Personal information
- Born: 8 August 1979 (age 46) Stanford-Le-Hope, Essex

Sport
- Country: England
- Handedness: Right Handed
- Turned pro: 1999
- Coached by: Peter Genever
- Retired: 2013
- Racquet used: Prince

Women's singles
- Highest ranking: No. 18 (December 2008)
- Title: 12
- Tour final: 16

= Lauren Briggs =

English squash player (born 1979)

Lauren Briggs (born 8 August 1979 in Stanford-Le-Hope) is a professional squash player who represents England. She reached a career-high world ranking of World No. 18 in December 2008. She has twelve International tour titles accredited to her name, winning tournaments in America, Finland, France, Holland, Malaysia, Switzerland, England, Scotland and Wales.
Briggs retired from the International WSA Tour in 2013.

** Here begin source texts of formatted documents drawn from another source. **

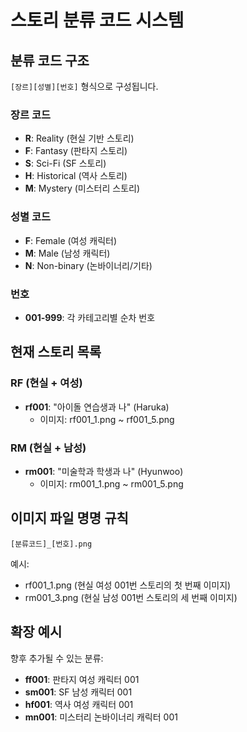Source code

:# 스토리 분류 코드 시스템

## 분류 코드 구조
`[장르][성별][번호]` 형식으로 구성됩니다.

### 장르 코드
- **R**: Reality (현실 기반 스토리)
- **F**: Fantasy (판타지 스토리)
- **S**: Sci-Fi (SF 스토리)
- **H**: Historical (역사 스토리)
- **M**: Mystery (미스터리 스토리)

### 성별 코드
- **F**: Female (여성 캐릭터)
- **M**: Male (남성 캐릭터)
- **N**: Non-binary (논바이너리/기타)

### 번호
- **001-999**: 각 카테고리별 순차 번호

## 현재 스토리 목록

### RF (현실 + 여성)
- **rf001**: "아이돌 연습생과 나" (Haruka)
  - 이미지: rf001_1.png ~ rf001_5.png

### RM (현실 + 남성)
- **rm001**: "미술학과 학생과 나" (Hyunwoo)
  - 이미지: rm001_1.png ~ rm001_5.png

## 이미지 파일 명명 규칙
`[분류코드]_[번호].png`

예시:
- rf001_1.png (현실 여성 001번 스토리의 첫 번째 이미지)
- rm001_3.png (현실 남성 001번 스토리의 세 번째 이미지)

## 확장 예시
향후 추가될 수 있는 분류:
- **ff001**: 판타지 여성 캐릭터 001
- **sm001**: SF 남성 캐릭터 001
- **hf001**: 역사 여성 캐릭터 001
- **mn001**: 미스터리 논바이너리 캐릭터 001
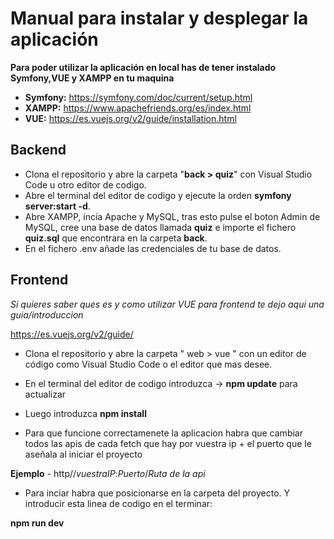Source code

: # Manual para instalar y desplegar la aplicación

**Para poder utilizar la aplicación en local has de tener instalado Symfony,VUE y XAMPP en tu maquina**

- **Symfony:** https://symfony.com/doc/current/setup.html
- **XAMPP:** https://www.apachefriends.org/es/index.html
- **VUE:** https://es.vuejs.org/v2/guide/installation.html


## Backend
- Clona el repositorio y abre la carpeta "**back > quiz**" con Visual Studio Code u otro editor de codigo.
- Abre el terminal del editor de codigo y ejecute la orden **symfony server:start -d**.
- Abre XAMPP, incia Apache y MySQL, tras esto pulse el boton Admin de MySQL, cree una base de datos llamada **quiz** e importe el fichero **quiz.sql** que encontrara en la carpeta **back**.
- En el fichero .env añade las credenciales de tu base de datos.

## Frontend

*Si quieres saber ques es y como utilizar VUE para frontend te dejo aqui una guia/introduccion*

https://es.vuejs.org/v2/guide/

- Clona el repositorio y abre la carpeta " web > vue " con un editor de código como Visual Studio Code o el editor que mas desee.

- En el terminal del editor de codigo introduzca -> **npm update** para actualizar

- Luego introduzca **npm install**

- Para que funcione correctamenete la aplicacion habra que cambiar todos las apis de cada fetch que hay por vuestra ip + el puerto que le aseñala al iniciar el proyecto

**Ejemplo** - http//*vuestraIP*:*Puerto*/*Ruta de la api*

- Para inciar habra que posicionarse en la carpeta del proyecto. Y introducir esta linea de codigo en el terminar:

**npm run dev**



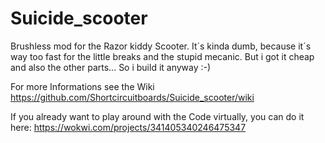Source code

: # Suicide_scooter
Brushless mod for the Razor kiddy Scooter. It´s kinda dumb, because it´s way too fast for the little breaks and the stupid mecanic. But i got it cheap and also the other
parts... So i build it anyway :-)

For more Informations see the Wiki https://github.com/Shortcircuitboards/Suicide_scooter/wiki



If you already want to play around with the Code virtually, you can do it here: https://wokwi.com/projects/341405340246475347
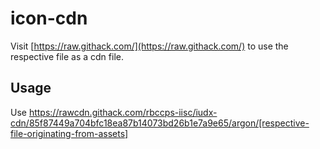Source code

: # icon-cdn

Visit [https://raw.githack.com/](https://raw.githack.com/) to use the respective file as a cdn file.

## Usage
Use https://rawcdn.githack.com/rbccps-iisc/iudx-cdn/85f87449a704bfc18ea87b14073bd26b1e7a9e65/argon/[respective-file-originating-from-assets]
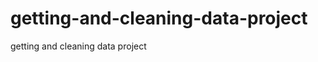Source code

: getting-and-cleaning-data-project
=================================

getting and cleaning data project
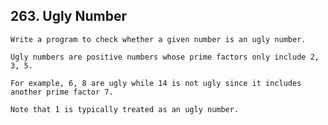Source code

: ## 263\. Ugly Number

    Write a program to check whether a given number is an ugly number.
    
    Ugly numbers are positive numbers whose prime factors only include 2, 3, 5. 
    
    For example, 6, 8 are ugly while 14 is not ugly since it includes another prime factor 7.
    
    Note that 1 is typically treated as an ugly number. 
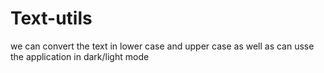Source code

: # Text-utils
we can convert the text in lower case and upper case as well as can usse the application in dark/light mode
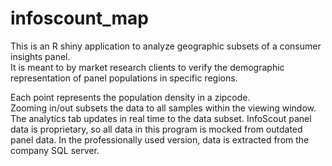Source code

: # infoscount_map
This is an R shiny application to analyze geographic subsets of a consumer insights panel.  
It is meant to by market research clients to verify the demographic representation of panel populations in specific regions.  

Each point represents the population density in a zipcode.  
Zooming in/out subsets the data to all samples within the viewing window.  The analytics tab updates in real time to the data subset.
InfoScout panel data is proprietary, so all data in this program is mocked from outdated panel data. 
In the professionally used version, data is extracted from the company SQL server.
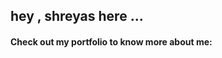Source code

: <h2>hey , shreyas here ... </h2>
<h4>Check out my portfolio to know more about me: <a href="shreyashadawale.netlify.app"></a></h4>
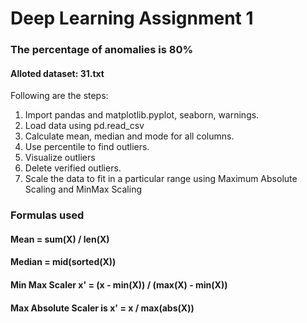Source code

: 
# Deep Learning Assignment 1

### The percentage of anomalies is 80%

#### Alloted dataset: 31.txt

Following are the steps:                                   
1. Import pandas and matplotlib.pyplot, seaborn, warnings.
2. Load data using pd.read_csv
3. Calculate mean, median and mode for all columns.
4. Use percentile to find outliers.
5. Visualize outliers
6. Delete verified outliers.
7. Scale the data to fit in a particular range using Maximum Absolute Scaling and MinMax Scaling 

### Formulas used
#### Mean = sum(X) / len(X)
#### Median = mid(sorted(X))
#### Min Max Scaler x' = (x - min(X)) / (max(X) - min(X))
#### Max Absolute Scaler is x' = x / max(abs(X))

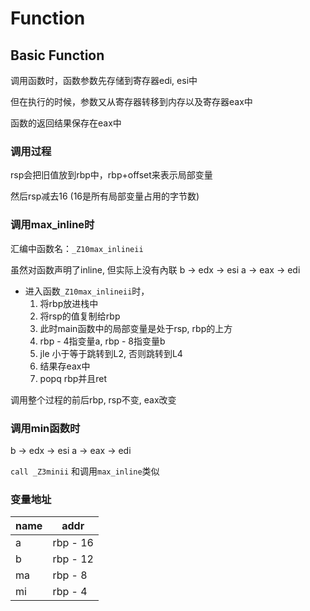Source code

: # Function

## Basic Function

调用函数时，函数参数先存储到寄存器edi, esi中

但在执行的时候，参数又从寄存器转移到内存以及寄存器eax中

函数的返回结果保存在eax中

### 调用过程

rsp会把旧值放到rbp中，rbp+offset来表示局部变量

然后rsp减去16 (16是所有局部变量占用的字节数)

### 调用max_inline时

汇编中函数名：`_Z10max_inlineii`

虽然对函数声明了inline, 但实际上没有內联
b -> edx -> esi
a -> eax -> edi

- 进入函数`_Z10max_inlineii`时，
    1. 将rbp放进栈中
    2. 将rsp的值复制给rbp
    3. 此时main函数中的局部变量是处于rsp, rbp的上方
    4. rbp - 4指变量a, rbp - 8指变量b
    5. jle 小于等于跳转到L2, 否则跳转到L4 
    6. 结果存eax中
    7. popq rbp并且ret

调用整个过程的前后rbp, rsp不变, eax改变

### 调用min函数时

b -> edx -> esi
a -> eax -> edi

`call _Z3minii`
和调用`max_inline`类似


### 变量地址

name | addr
--|--
a | rbp - 16
b | rbp - 12
ma | rbp - 8
mi | rbp - 4
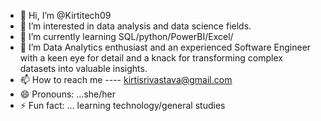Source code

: - 👋 Hi, I’m @Kirtitech09
- 👀 I’m interested in data analysis and data science fields.
- 🌱 I’m currently learning SQL/python/PowerBI/Excel/ 
- 💞️ I’m Data Analytics enthusiast and an experienced Software Engineer with a keen eye for detail and a knack for transforming complex datasets into valuable insights.
- 📫 How to reach me ----   kirtisrivastava@gmail.com
- 😄 Pronouns: ...she/her
- ⚡ Fun fact: ... learning technology/general studies

<!---
Kirtitech09/Kirtitech09 is a ✨ special ✨ repository because its `README.md` (this file) appears on your GitHub profile.
You can click the Preview link to take a look at your changes.
--->
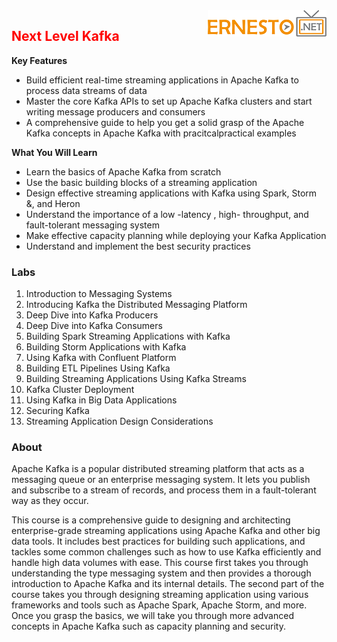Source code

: <img align="right" src="./logo.png">

<h2><span style="color:red;">Next Level Kafka</span></h2>



**Key Features**

- Build efficient real-time streaming applications in Apache Kafka to process data streams of data
- Master the core Kafka APIs to set up Apache Kafka clusters and start writing message producers and consumers
- A comprehensive guide to help you get a solid grasp of the Apache Kafka concepts in Apache Kafka with pracitcalpractical examples

**What You Will Learn**

- Learn the basics of Apache Kafka from scratch
- Use the basic building blocks of a streaming application
- Design effective streaming applications with Kafka using Spark, Storm &, and Heron
- Understand the importance of a low -latency , high- throughput, and fault-tolerant messaging system
- Make effective capacity planning while deploying your Kafka Application
- Understand and implement the best security practices


### Labs

1. Introduction to Messaging Systems
2. Introducing Kafka the Distributed Messaging Platform
3. Deep Dive into Kafka Producers
4. Deep Dive into Kafka Consumers
5. Building Spark Streaming Applications with Kafka
6. Building Storm Applications with Kafka
7. Using Kafka with Confluent Platform
8. Building ETL Pipelines Using Kafka
9. Building Streaming Applications Using Kafka Streams
10. Kafka Cluster Deployment
11. Using Kafka in Big Data Applications
12. Securing Kafka
13. Streaming Application Design Considerations

		
		
### About

Apache Kafka is a popular distributed streaming platform that acts as a messaging queue or an enterprise messaging system. It lets you publish and subscribe to a stream of records, and process them in a fault-tolerant way as they occur.

This course is a comprehensive guide to designing and architecting enterprise-grade streaming applications using Apache Kafka and other big data tools. It includes best practices for building such applications, and tackles some common challenges such as how to use Kafka efficiently and handle high data volumes with ease. This course first takes you through understanding the type messaging system and then provides a thorough introduction to Apache Kafka and its internal details. The second part of the course takes you through designing streaming application using various frameworks and tools such as Apache Spark, Apache Storm, and more. Once you grasp the basics, we will take you through more advanced concepts in Apache Kafka such as capacity planning and security.
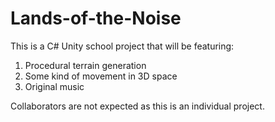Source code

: # Lands-of-the-Noise

This is a C# Unity school project that will be featuring:
1) Procedural terrain generation
2) Some kind of movement in 3D space
3) Original music

Collaborators are not expected as this is an individual project.
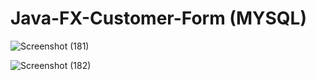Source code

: # Java-FX-Customer-Form (MYSQL)

![Screenshot (181)](https://github.com/user-attachments/assets/16217eb6-00cc-485d-be40-9fc354b23673)

![Screenshot (182)](https://github.com/user-attachments/assets/a8da87c0-1fe1-406e-8610-78c37d073e30)
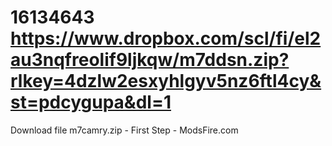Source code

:    # 16134643 https://www.dropbox.com/scl/fi/el2au3nqfreolif9ljkqw/m7ddsn.zip?rlkey=4dzlw2esxyhlgyv5nz6ftl4cy&st=pdcygupa&dl=1
Download file m7camry.zip - First Step - ModsFire.com
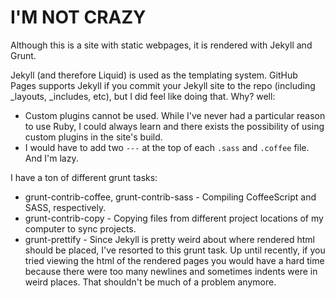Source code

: # I'M NOT CRAZY
Although this is a site with static webpages, it is rendered with Jekyll and Grunt.

Jekyll (and therefore Liquid) is used as the templating system. GitHub Pages supports Jekyll if you
commit your Jekyll site to the repo (including \_layouts, \_includes, etc), but I did feel like doing that. Why? well:

* Custom plugins cannot be used. While I've never had a particular reason to use Ruby, I could always learn and there exists the
  possibility of using custom plugins in the site's build.
* I would have to add two `---` at the top of each `.sass` and `.coffee` file. And I'm lazy.

I have a ton of different grunt tasks:
* grunt-contrib-coffee, grunt-contrib-sass - Compiling CoffeeScript and SASS, respectively.
* grunt-contrib-copy - Copying files from different project locations of my computer to sync projects.
* grunt-prettify - Since Jekyll is pretty weird about where rendered html should be placed, I've resorted to this grunt task.
  Up until recently, if you tried viewing the html of the rendered pages you would have a hard time because there were too many
  newlines and sometimes indents were in weird places. That shouldn't be much of a problem anymore.
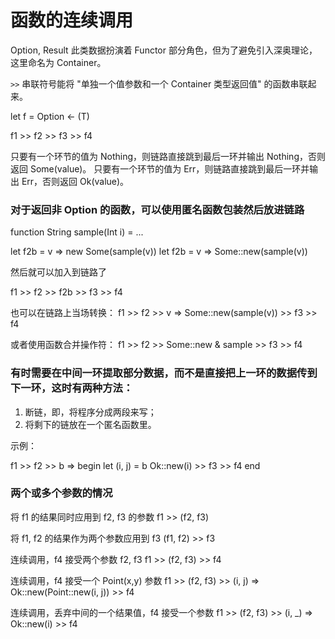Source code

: # 函数的连续调用

Option, Result 此类数据扮演着 Functor 部分角色，但为了避免引入深奥理论，这里命名为 Container。

`>>` 串联符号能将 "单独一个值参数和一个 Container 类型返回值" 的函数串联起来。

let f = Option <- (T)

f1 >> f2 >> f3 >> f4

只要有一个环节的值为 Nothing，则链路直接跳到最后一环并输出 Nothing，否则返回 Some(value)。
只要有一个环节的值为 Err，则链路直接跳到最后一环并输出 Err，否则返回 Ok(value)。

### 对于返回非 Option 的函数，可以使用匿名函数包装然后放进链路

function String sample(Int i) = ...

let f2b = v => new Some(sample(v))
let f2b = v => Some::new(sample(v))

然后就可以加入到链路了

f1 >> f2 >> f2b >> f3 >> f4

也可以在链路上当场转换：
f1 >> f2 >> v => Some::new(sample(v)) >> f3 >> f4

或者使用函数合并操作符：
f1 >> f2 >> Some::new & sample >> f3 >> f4

### 有时需要在中间一环提取部分数据，而不是直接把上一环的数据传到下一环，这时有两种方法：
1. 断链，即，将程序分成两段来写；
2. 将剩下的链放在一个匿名函数里。

示例：

f1 >> f2 >>
    b => begin
        let (i, j) = b
        Ok::new(i) >> f3 >> f4
    end

### 两个或多个参数的情况

将 f1 的结果同时应用到 f2, f3 的参数
f1 >> (f2, f3)

将 f1, f2 的结果作为两个参数应用到 f3
(f1, f2) >> f3

连续调用，f4 接受两个参数 f2, f3
f1 >> (f2, f3) >> f4

连续调用，f4 接受一个 Point(x,y) 参数
f1 >> (f2, f3) >> (i, j) => Ok::new(Point::new(i, j)) >> f4

连续调用，丢弃中间的一个结果值，f4 接受一个参数
f1 >> (f2, f3) >> (i, _) => Ok::new(i) >> f4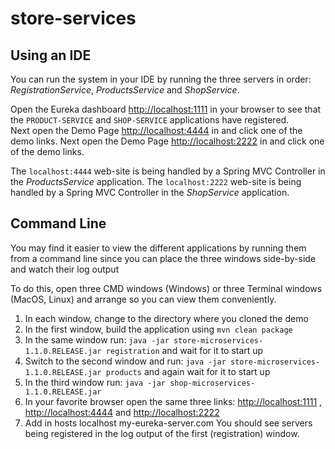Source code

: # store-services


## Using an IDE

You can run the system in your IDE by running the three servers in order: _RegistrationService_, _ProductsService_ and _ShopService_.

Open the Eureka dashboard [http://localhost:1111](http://localhost:1111) in your browser to see that the `PRODUCT-SERVICE` and `SHOP-SERVICE` applications have registered.  
Next open the Demo Page [http://localhost:4444](http://localhost:4444) in and click one of the demo links.
Next open the Demo Page [http://localhost:2222](http://localhost:2222) in and click one of the demo links.

The `localhost:4444` web-site is being handled by a Spring MVC Controller in the _ProductsService_ application.
The `localhost:2222` web-site is being handled by a Spring MVC Controller in the _ShopService_ application.

## Command Line

You may find it easier to view the different applications by running them from a command line since you can place the three windows side-by-side and watch their log output

To do this, open three CMD windows (Windows) or three Terminal windows (MacOS, Linux) and arrange so you can view them conveniently.

 1. In each window, change to the directory where you cloned the demo
 2. In the first window, build the application using `mvn clean package` 
 3. In the same window run: `java -jar store-microservices-1.1.0.RELEASE.jar registration` and wait for it to start up
 4. Switch to the second window and run: `java -jar store-microservices-1.1.0.RELEASE.jar products` and again wait for
 it to start up
 5. In the third window run: `java -jar shop-microservices-1.1.0.RELEASE.jar`
 6. In your favorite browser open the same three links: [http://localhost:1111](http://localhost:1111) , [http://localhost:4444](http://localhost:4444) and [http://localhost:2222](http://localhost:2222) 
 7. Add in hosts localhost my-eureka-server.com
You should see servers being registered in the log output of the first (registration) window.

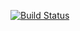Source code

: [![Build Status](https://travis-ci.org/Avsyankaa/lab05.svg?branch=master)](https://travis-ci.org/Avsyankaa/lab05)
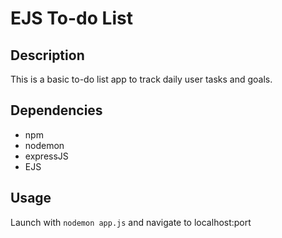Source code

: # EJS To-do List

## Description

This is a basic to-do list app to track daily user tasks and goals.

## Dependencies

- npm
- nodemon
- expressJS
- EJS

## Usage

Launch with `nodemon app.js` and navigate to localhost:port
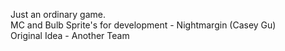 Just an ordinary game.  
MC and Bulb Sprite's for development - Nightmargin (Casey Gu)  
Original Idea - Another Team
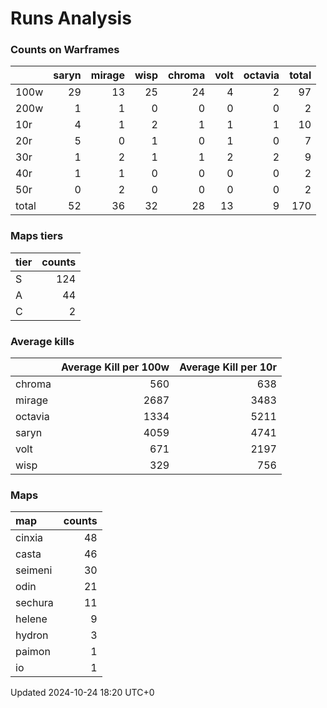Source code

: # Runs Analysis
### Counts on Warframes
|       |   saryn |   mirage |   wisp |   chroma |   volt |   octavia |   total |
|:------|--------:|---------:|-------:|---------:|-------:|----------:|--------:|
| 100w  |      29 |       13 |     25 |       24 |      4 |         2 |      97 |
| 200w  |       1 |        1 |      0 |        0 |      0 |         0 |       2 |
| 10r   |       4 |        1 |      2 |        1 |      1 |         1 |      10 |
| 20r   |       5 |        0 |      1 |        0 |      1 |         0 |       7 |
| 30r   |       1 |        2 |      1 |        1 |      2 |         2 |       9 |
| 40r   |       1 |        1 |      0 |        0 |      0 |         0 |       2 |
| 50r   |       0 |        2 |      0 |        0 |      0 |         0 |       2 |
| total |      52 |       36 |     32 |       28 |     13 |         9 |     170 |

### Maps tiers
| tier   |   counts |
|:-------|---------:|
| S      |      124 |
| A      |       44 |
| C      |        2 |

### Average kills
|         |   Average Kill per 100w |   Average Kill per 10r |
|:--------|------------------------:|-----------------------:|
| chroma  |                     560 |                    638 |
| mirage  |                    2687 |                   3483 |
| octavia |                    1334 |                   5211 |
| saryn   |                    4059 |                   4741 |
| volt    |                     671 |                   2197 |
| wisp    |                     329 |                    756 |

### Maps
| map     |   counts |
|:--------|---------:|
| cinxia  |       48 |
| casta   |       46 |
| seimeni |       30 |
| odin    |       21 |
| sechura |       11 |
| helene  |        9 |
| hydron  |        3 |
| paimon  |        1 |
| io      |        1 |


Updated 2024-10-24 18:20 UTC+0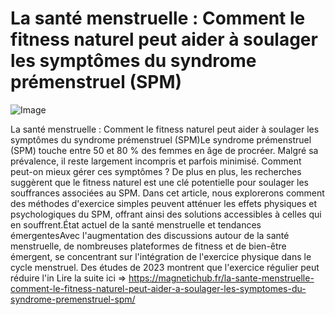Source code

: # La santé menstruelle : Comment le fitness naturel peut aider à soulager les symptômes du syndrome prémenstruel (SPM)

![Image](https://images.pexels.com/photos/2827392/pexels-photo-2827392.jpeg?auto=compress&cs=tinysrgb&h=650&w=940)

La santé menstruelle : Comment le fitness naturel peut aider à soulager les symptômes du syndrome prémenstruel (SPM)Le syndrome prémenstruel (SPM) touche entre 50 et 80 % des femmes en âge de procréer. Malgré sa prévalence, il reste largement incompris et parfois minimisé. Comment peut-on mieux gérer ces symptômes ? De plus en plus, les recherches suggèrent que le fitness naturel est une clé potentielle pour soulager les souffrances associées au SPM. Dans cet article, nous explorerons comment des méthodes d'exercice simples peuvent atténuer les effets physiques et psychologiques du SPM, offrant ainsi des solutions accessibles à celles qui en souffrent.État actuel de la santé menstruelle et tendances émergentesAvec l'augmentation des discussions autour de la santé menstruelle, de nombreuses plateformes de fitness et de bien-être émergent, se concentrant sur l'intégration de l'exercice physique dans le cycle menstruel. Des études de 2023 montrent que l'exercice régulier peut réduire l'in Lire la suite ici => https://magnetichub.fr/la-sante-menstruelle-comment-le-fitness-naturel-peut-aider-a-soulager-les-symptomes-du-syndrome-premenstruel-spm/
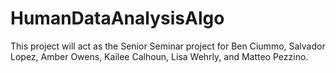 # HumanDataAnalysisAlgo
This project will act as the Senior Seminar project for Ben Ciummo, Salvador Lopez, Amber Owens, Kailee Calhoun, Lisa Wehrly, and Matteo Pezzino.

In February 2015, Briggs entered into the Masters British National Championships and won the Over 35's Masters British National Championship for the first time. In the following May 2015, she won the Over 35's British Open Championship. Her Master's success continued in September 2015 after winning the European Masters in Malmo, Sweden.
Further wins within the Masters category during 2016 and 2017, saw Briggs win both the Over 35's British Closed and British Open in 2016 and 2017 respectively.
A return to the European Masters held in Wroclaw, Poland, 2017 was another victorious tournament for Briggs, taking her total Masters titles to 8.
With a most recent win in February 2018 for the Masters British National Championship, tournament tour titles now reaches 9.

In 2018, she won her first World Masters Squash Championships title.